空き家を民泊に活用 仙台初、不動産会社が2物件開業 自ら運営しノウハウ蓄積へ

不動産賃貸などのシェルージュ(仙台市宮城野区)が、民泊物件2件を仙台市青葉区にオープンさせた。6月の住宅宿泊事業法(民泊新法)施行後、同市の法人の申請が受理されたのは初めて。増加する空き家対策として民泊経営に乗り出す賃貸物件のオーナーらの相談に応えるため、自ら運営してノウハウを習得、蓄積する。
物件は「シェルハウス勾当台」と「シェルハウス土樋」。

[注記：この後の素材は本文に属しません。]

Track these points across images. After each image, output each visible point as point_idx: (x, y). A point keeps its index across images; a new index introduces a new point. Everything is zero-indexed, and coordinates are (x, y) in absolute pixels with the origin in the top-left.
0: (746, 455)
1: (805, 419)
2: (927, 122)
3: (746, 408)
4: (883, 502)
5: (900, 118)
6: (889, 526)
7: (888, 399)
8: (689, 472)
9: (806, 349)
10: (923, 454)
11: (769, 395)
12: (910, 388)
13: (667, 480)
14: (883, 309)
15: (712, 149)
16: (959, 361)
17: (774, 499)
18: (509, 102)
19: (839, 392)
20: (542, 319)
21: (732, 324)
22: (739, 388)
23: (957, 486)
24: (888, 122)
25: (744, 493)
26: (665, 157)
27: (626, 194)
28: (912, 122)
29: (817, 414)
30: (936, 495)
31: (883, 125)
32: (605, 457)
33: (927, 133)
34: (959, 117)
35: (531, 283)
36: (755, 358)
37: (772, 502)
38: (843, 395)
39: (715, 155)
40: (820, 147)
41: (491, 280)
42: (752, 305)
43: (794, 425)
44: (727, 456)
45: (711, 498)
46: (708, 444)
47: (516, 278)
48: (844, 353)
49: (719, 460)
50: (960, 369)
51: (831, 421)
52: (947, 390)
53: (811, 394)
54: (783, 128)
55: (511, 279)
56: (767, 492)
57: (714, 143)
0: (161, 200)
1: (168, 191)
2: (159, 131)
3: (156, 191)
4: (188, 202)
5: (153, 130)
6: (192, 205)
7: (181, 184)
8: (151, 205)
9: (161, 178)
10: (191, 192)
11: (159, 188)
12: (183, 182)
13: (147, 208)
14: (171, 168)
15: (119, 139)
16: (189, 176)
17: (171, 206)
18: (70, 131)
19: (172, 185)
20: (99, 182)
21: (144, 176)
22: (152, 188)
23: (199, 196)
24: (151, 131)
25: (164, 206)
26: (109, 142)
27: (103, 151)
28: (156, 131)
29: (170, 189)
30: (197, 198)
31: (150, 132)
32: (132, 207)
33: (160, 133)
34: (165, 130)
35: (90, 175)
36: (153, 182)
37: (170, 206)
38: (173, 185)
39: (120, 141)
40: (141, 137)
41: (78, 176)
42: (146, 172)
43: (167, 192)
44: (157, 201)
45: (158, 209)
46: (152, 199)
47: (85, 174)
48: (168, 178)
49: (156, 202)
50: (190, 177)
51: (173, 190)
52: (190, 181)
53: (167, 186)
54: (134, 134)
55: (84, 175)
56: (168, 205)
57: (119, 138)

勾当台はリノベーションした4階建てビルの4階部分を活用し、7月にオープンした。個室が全5室でキッチンや風呂、トイレは共有。1階では居酒屋も経営する。
土樋は、元社員寮で10年ほど使われていなかった物件を改装した。シェアハウスとして5月に開設し、23室のうち8室を8月に民泊登録した。共有スペースで宿泊者と入居者の交流も促す。

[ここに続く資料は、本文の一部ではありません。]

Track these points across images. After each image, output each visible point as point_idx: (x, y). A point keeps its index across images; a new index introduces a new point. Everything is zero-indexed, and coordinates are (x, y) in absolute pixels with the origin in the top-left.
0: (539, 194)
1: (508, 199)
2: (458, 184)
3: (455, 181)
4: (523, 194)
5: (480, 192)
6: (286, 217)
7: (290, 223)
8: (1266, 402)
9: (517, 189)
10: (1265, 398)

民泊は訪日外国人旅行者(インバウンド)らの受け皿として期待されたが、マンションでの無許可営業など問題が相次いだ。民泊のルールを定めた新法は、申請手続きの煩雑さや年間営業日数の上限180日の設定といった規制があり、参入にはハードルも多い。
同社は、自社で民泊物件を直接運営することで事業性を確保するポイントをつかみ、空き家の活用に悩む不動産オーナーらへのコンサルティングにつなげる。
空き家は少子高齢化などで増え、防災面などからも社会問題化している。特に賃貸物件は深刻で、総務省の2013年住宅・土地統計調査によると、全国の賃貸住宅の空き家率は約18.8%に上った。
同社は近年、古いアパートや寮の再生でシェアハウスやゲストハウスも手掛ける。菊地卓哉社長は「今後は空き家対策として民泊の相談も増えていくだろう」と話した。